Nyoman menjelaskan bahwa filosofi desain Istana Garuda didasarkan pada upaya untuk menyatukan lebih dari 1.300 suku yang ada di Indonesia. Dalam wawancara dengan Antara, ia menyatakan bahwa pendapat publik mengenai desain tersebut mungkin dipengaruhi oleh latar belakang dan pengalaman masing-masing individu.
“Saya memilih Garuda sebagai ide dasar karena semua orang di Indonesia sudah mengenalnya. Selain itu, tidak mungkin semua identitas suku diakomodasi dalam satu bangunan. Saya ingin menghindari kecemburuan antar-suku,” ujar Nyoman pada Sabtu (10/8).
Menurut Nyoman, setiap suku di Indonesia memiliki ciri khas yang berbeda, mulai dari rumah adat hingga kerajinan. Oleh karena itu, ia memilih simbol Garuda, yang merupakan lambang negara, sebagai representasi yang paling netral dan diterima oleh semua suku.
“Garuda dipilih karena dikenal oleh semua suku sebagai lambang negara. Lambang Garuda Pancasila sendiri diciptakan oleh Sultan Hamid II dari Kalimantan, yang bukan berasal dari budaya Hindu,” tambahnya.
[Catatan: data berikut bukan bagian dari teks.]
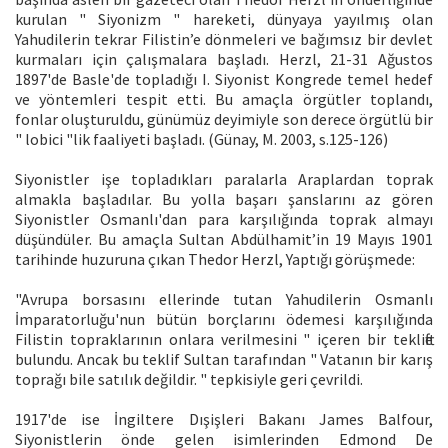
kurulan " Siyonizm " hareketi, dünyaya yayılmış olan
Yahudilerin tekrar Filistin’e dönmeleri ve bağımsız bir devlet
kurmaları için çalışmalara başladı. Herzl, 21-31 Ağustos
1897'de Basle'de topladığı I. Siyonist Kongrede temel hedef
ve yöntemleri tespit etti. Bu amaçla örgütler toplandı,
fonlar oluşturuldu, günümüz deyimiyle son derece örgütlü bir
" lobici "lik faaliyeti başladı. (Günay, M. 2003, s.125-126)
Siyonistler işe topladıkları paralarla Araplardan toprak
almakla başladılar. Bu yolla başarı şanslarını az gören
Siyonistler Osmanlı'dan para karşılığında toprak almayı
düşündüler. Bu amaçla Sultan Abdülhamit’in 19 Mayıs 1901
tarihinde huzuruna çıkan Thedor Herzl, Yaptığı görüşmede:
"Avrupa borsasını ellerinde tutan Yahudilerin Osmanlı
İmparatorluğu'nun bütün borçlarını ödemesi karşılığında
Filistin topraklarının onlara verilmesini " içeren bir teklifte
bulundu. Ancak bu teklif Sultan tarafından " Vatanın bir karış
toprağı bile satılık değildir. " tepkisiyle geri çevrildi.
1917'de ise İngiltere Dışişleri Bakanı James Balfour,
Siyonistlerin önde gelen isimlerinden Edmond De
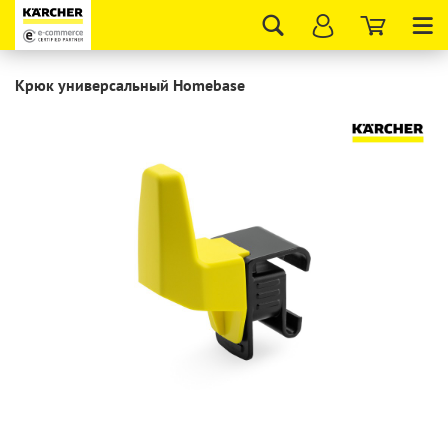
Tog
nav
Крюк универсальный Homebase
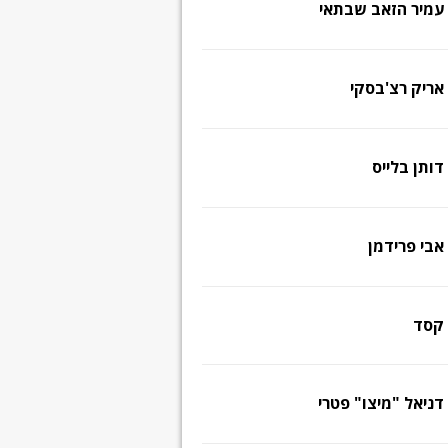
עמיר הזאב שבתאי
אריק רצ'בסקי
דותן בלייס
אבי פרידמן
קסד
דניאל "מיצו" פטרי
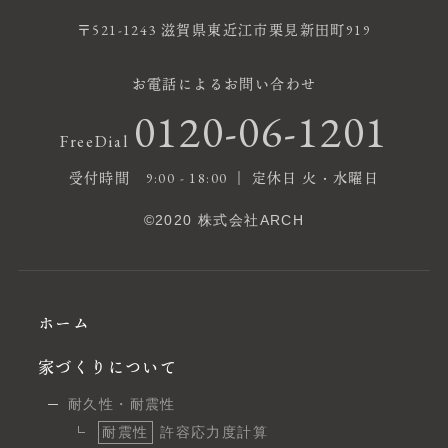
〒521-1243 滋賀県東近江市栗見新田町919
お電話によるお問い合わせ
0120-06-1201
FreeDial
受付時間 9:00 - 18:00 ｜ 定休日 火・水曜日
©2020 株式会社ARCH
ホーム
家づくりについて
耐久性・耐震性
耐震性
許容応力度計算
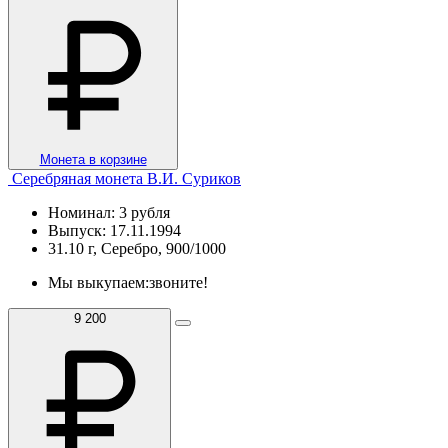
Монета в корзине
Серебряная монета В.И. Суриков
Номинал: 3 рубля
Выпуск: 17.11.1994
31.10 г, Серебро, 900/1000
Мы выкупаем:
звоните!
9 200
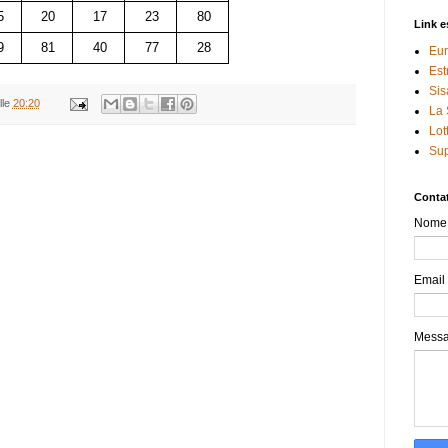
5
20
17
23
80
Link e
9
81
40
77
28
Eur
Est
Sis
lle
20:20
La 
Lot
Sup
Contat
Nome
Email
Mess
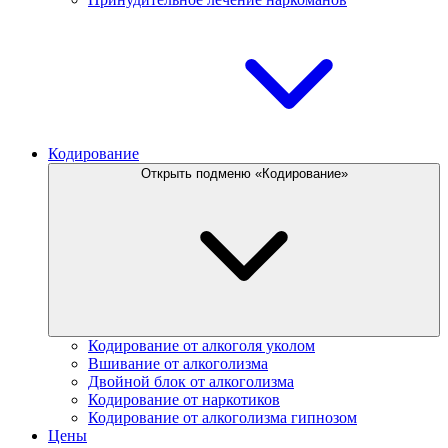
Кодирование
Открыть подменю «Кодирование»
Кодирование от алкоголя уколом
Вшивание от алкоголизма
Двойной блок от алкоголизма
Кодирование от наркотиков
Кодирование от алкоголизма гипнозом
Цены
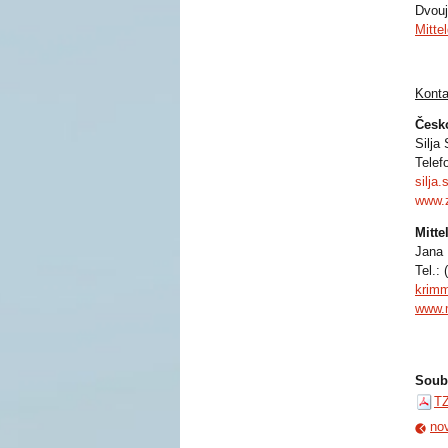
Dvouj
Mitte
Konta
Česk
Silja
Telef
silja
www.z
Mitte
Jana 
Tel.:
krimm
www.m
Soub
TZ
nov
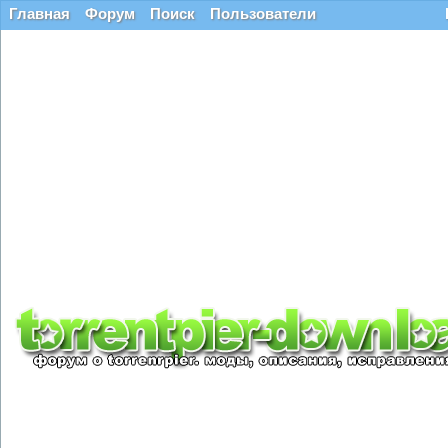
Главная
Форум
Поиск
Пользователи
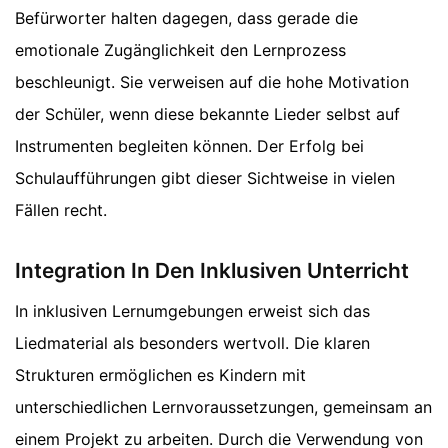
Befürworter halten dagegen, dass gerade die
emotionale Zugänglichkeit den Lernprozess
beschleunigt. Sie verweisen auf die hohe Motivation
der Schüler, wenn diese bekannte Lieder selbst auf
Instrumenten begleiten können. Der Erfolg bei
Schulaufführungen gibt dieser Sichtweise in vielen
Fällen recht.
Integration In Den Inklusiven Unterricht
In inklusiven Lernumgebungen erweist sich das
Liedmaterial als besonders wertvoll. Die klaren
Strukturen ermöglichen es Kindern mit
unterschiedlichen Lernvoraussetzungen, gemeinsam an
einem Projekt zu arbeiten. Durch die Verwendung von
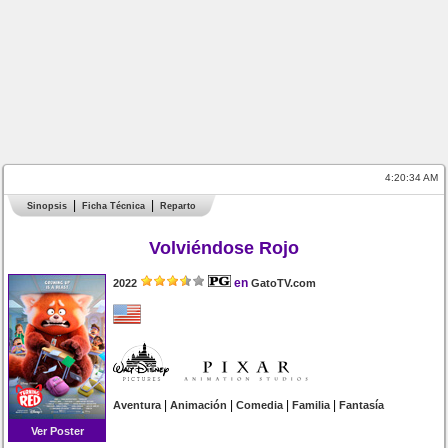
4:20:34 AM
Sinopsis
Ficha Técnica
Reparto
Volviéndose Rojo
en
2022
GatoTV.com
|
|
|
|
Aventura
Animación
Comedia
Familia
Fantasía
Ver Poster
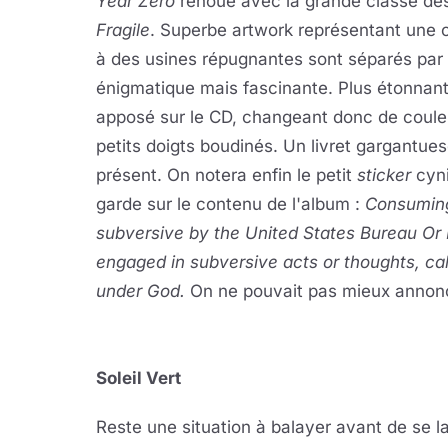
Year Zero
renoue avec la grande classe de
Fragile
. Superbe artwork représentant une c
à des usines répugnantes sont séparés par
énigmatique mais fascinante. Plus étonnant 
apposé sur le CD, changeant donc de couleu
petits doigts boudinés. Un livret gargantue
présent. On notera enfin le petit
sticker
cyni
garde sur le contenu de l'album :
Consuming
subversive by the United States Bureau Or 
engaged in subversive acts or thoughts, call
under God.
On ne pouvait pas mieux annonc
Soleil Vert
Reste une situation à balayer avant de se l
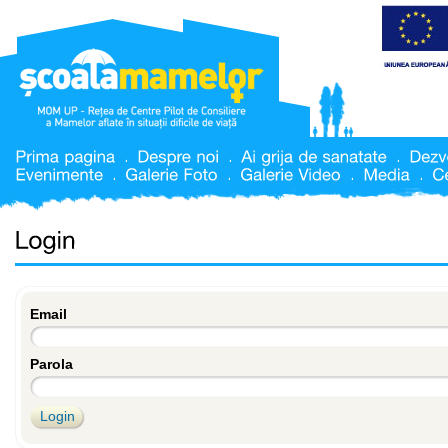
Email
Parola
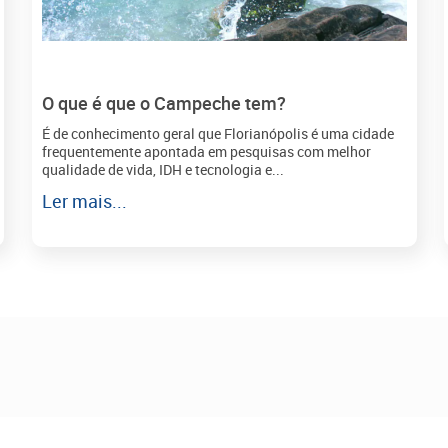
O que é que o Campeche tem?
É de conhecimento geral que Florianópolis é uma cidade
frequentemente apontada em pesquisas com melhor
qualidade de vida, IDH e tecnologia e...
Ler mais...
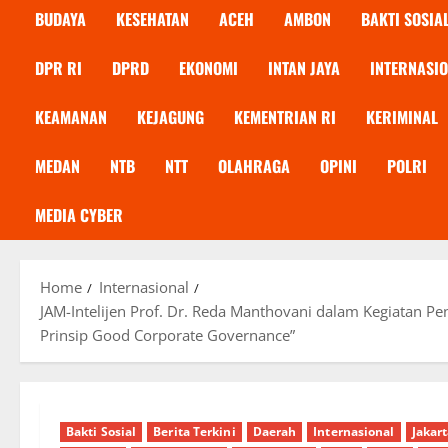
BUDAYA
KESEHATAN
ACEH
AMBON
BAKTI SOSIA
DPR RI
DPRD
EKONOMI
INTAN JAYA
INTERNASI
KEAMANAN
KEJAGUNG
KEMENTRIAN RI
KERIMINAL
MEDAN
NTB
NTT
OLAHRAGA
OPINI
POLRI
MEDIA CYBER
Home
Internasional
JAM-Intelijen Prof. Dr. Reda Manthovani dalam Kegiatan Pe
Prinsip Good Corporate Governance”
Bakti Sosial
Berita Terkini
Daerah
Internasional
Jakar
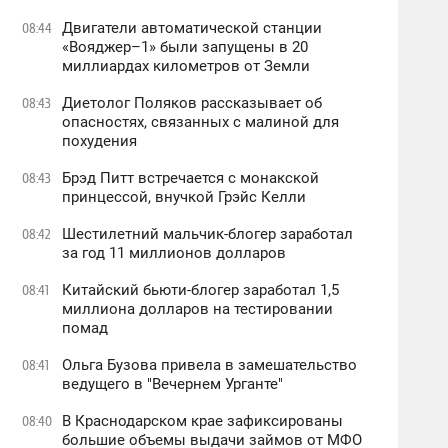
Двигатели автоматической станции
08:44
«Вояджер–1» были запущены в 20
миллиардах километров от Земли
Диетолог Поляков рассказывает об
08:43
опасностях, связанных с малиной для
похудения
Брэд Питт встречается с монакской
08:43
принцессой, внучкой Грэйс Келли
Шестилетний мальчик-блогер заработал
08:42
за год 11 миллионов долларов
Китайский бьюти-блогер заработал 1,5
08:41
миллиона долларов на тестировании
помад
Ольга Бузова привела в замешательство
08:41
ведущего в "Вечернем Урганте"
В Краснодарском крае зафиксированы
08:40
большие объемы выдачи займов от МФО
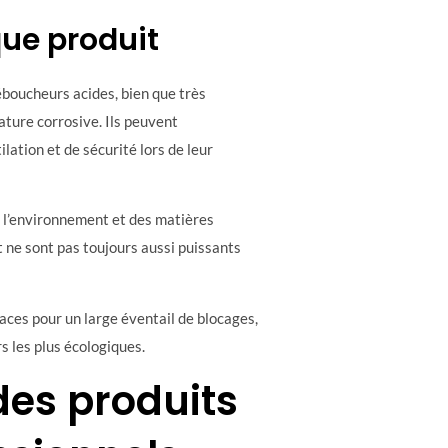
que produit
boucheurs acides, bien que très
ature corrosive. Ils peuvent
ation et de sécurité lors de leur
 l’environnement et des matières
t ne sont pas toujours aussi puissants
caces pour un large éventail de blocages,
s les plus écologiques.
 des produits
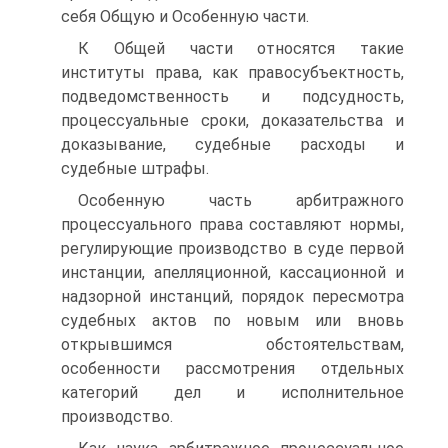
себя Общую и Особенную части.
К Общей части относятся такие
институты права, как правосубъектность,
подведомственность и подсудность,
процессуальные сроки, доказательства и
доказывание, судебные расходы и
судебные штрафы.
Особенную часть арбитражного
процессуального права составляют нормы,
регулирующие производство в суде первой
инстанции, апелляционной, кассационной и
надзорной инстанций, порядок пересмотра
судебных актов по новым или вновь
открывшимся обстоятельствам,
особенности рассмотрения отдельных
категорий дел и исполнительное
производство.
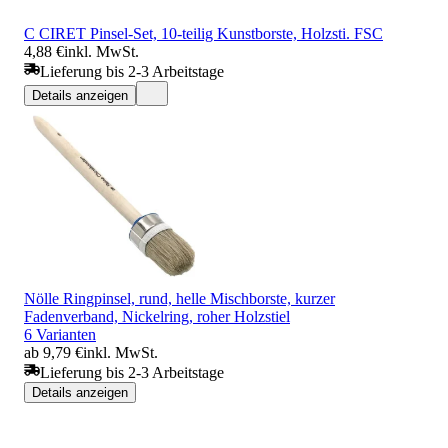
C CIRET Pinsel-Set, 10-teilig Kunstborste, Holzsti. FSC
4,88 €
inkl. MwSt.
Lieferung bis 2-3 Arbeitstage
Details anzeigen
Nölle Ringpinsel, rund, helle Mischborste, kurzer
Fadenverband, Nickelring, roher Holzstiel
6 Varianten
ab 9,79 €
inkl. MwSt.
Lieferung bis 2-3 Arbeitstage
Details anzeigen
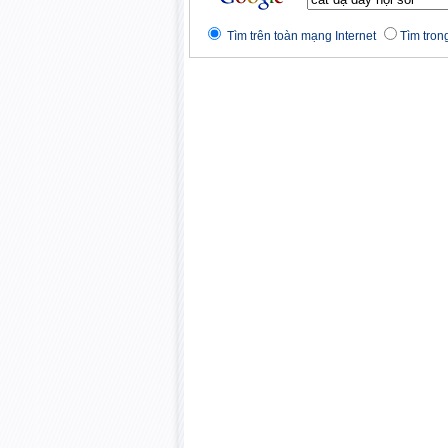
Tìm trên toàn mạng Internet
Tìm trong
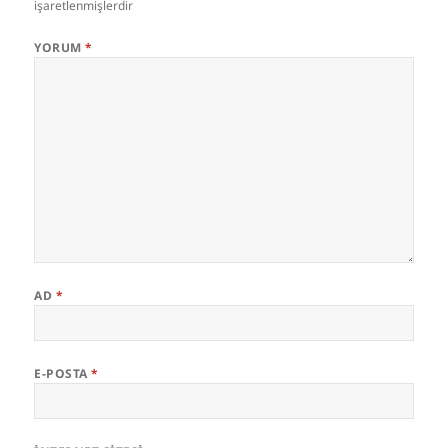
işaretlenmişlerdir
YORUM
*
AD
*
E-POSTA
*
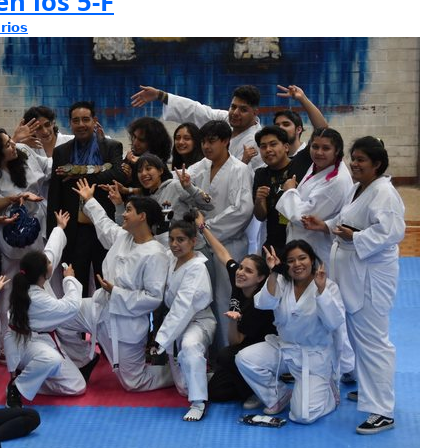
en los 5-F
rios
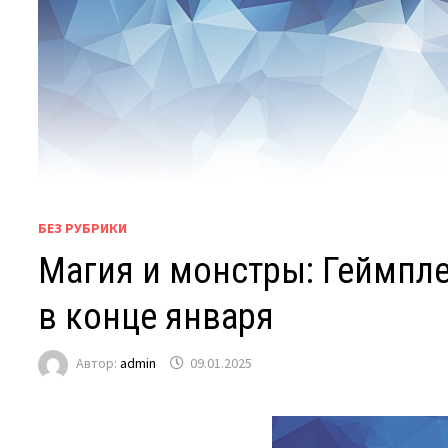
БЕЗ РУБРИКИ
Магия и монстры: Геймплейн
в конце января
Автор:
admin
09.01.2025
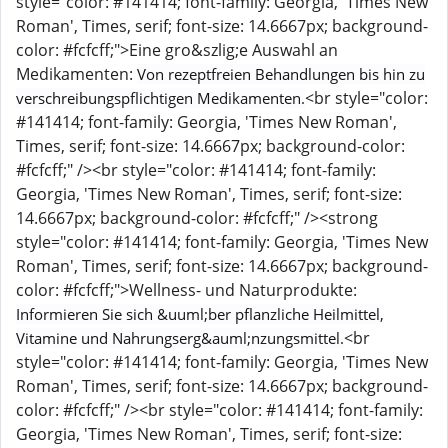
style="color: #141414; font-family: Georgia, 'Times New
Roman', Times, serif; font-size: 14.6667px; background-
color: #fcfcff;">Eine gro&szlig;e Auswahl an
Medikamenten:
Von rezeptfreien Behandlungen bis hin zu
<br style="color:
verschreibungspflichtigen Medikamenten.
#141414; font-family: Georgia, 'Times New Roman',
Times, serif; font-size: 14.6667px; background-color:
#fcfcff;" /><br style="color: #141414; font-family:
Georgia, 'Times New Roman', Times, serif; font-size:
14.6667px; background-color: #fcfcff;" /><strong
style="color: #141414; font-family: Georgia, 'Times New
Roman', Times, serif; font-size: 14.6667px; background-
color: #fcfcff;">Wellness- und Naturprodukte:
Informieren Sie sich &uuml;ber pflanzliche Heilmittel,
<br
Vitamine und Nahrungserg&auml;nzungsmittel.
style="color: #141414; font-family: Georgia, 'Times New
Roman', Times, serif; font-size: 14.6667px; background-
color: #fcfcff;" /><br style="color: #141414; font-family:
Georgia, 'Times New Roman', Times, serif; font-size:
Nyoman juga menanggapi kritik dari kalangan arsitek yang dianggapnya muncul karena persaingan dalam kompetisi desain. Menurutnya, desain Garuda dipilih melalui proses kompetisi yang ketat, sehingga setiap pihak yang berkompetisi harus menerima hasilnya dengan lapang dada.
Lebih lanjut, Nyoman menjelaskan bahwa warna pada Istana Garuda, terutama di bagian depan, akan mengalami perubahan seiring waktu. Proses ini, yang dikenal sebagai patina, akan membuat permukaan logam berubah menjadi hijau kebiruan, mirip dengan warna Garuda Wisnu Kencana (GWK) di Bali.
“Proses patina ini akan berlangsung dalam 1 sampai 2 tahun, di mana warna bilah baja akan berubah dari kemerahan menjadi lebih gelap,” jelasnya.
Ia juga menanggapi kritik mengenai bentuk kepala Garuda yang dianggap mistis. “Garuda tampak gagah dengan kepalanya yang menengok ke depan. Terserah bagaimana orang memaknainya,” kata Nyoman.
Dengan desain yang sudah dipilih, Nyoman berharap Istana Garuda dapat menjadi simbol pemersatu bangsa yang tidak menimbulkan perpecahan atau kecemburuan antar-suku di Indonesia.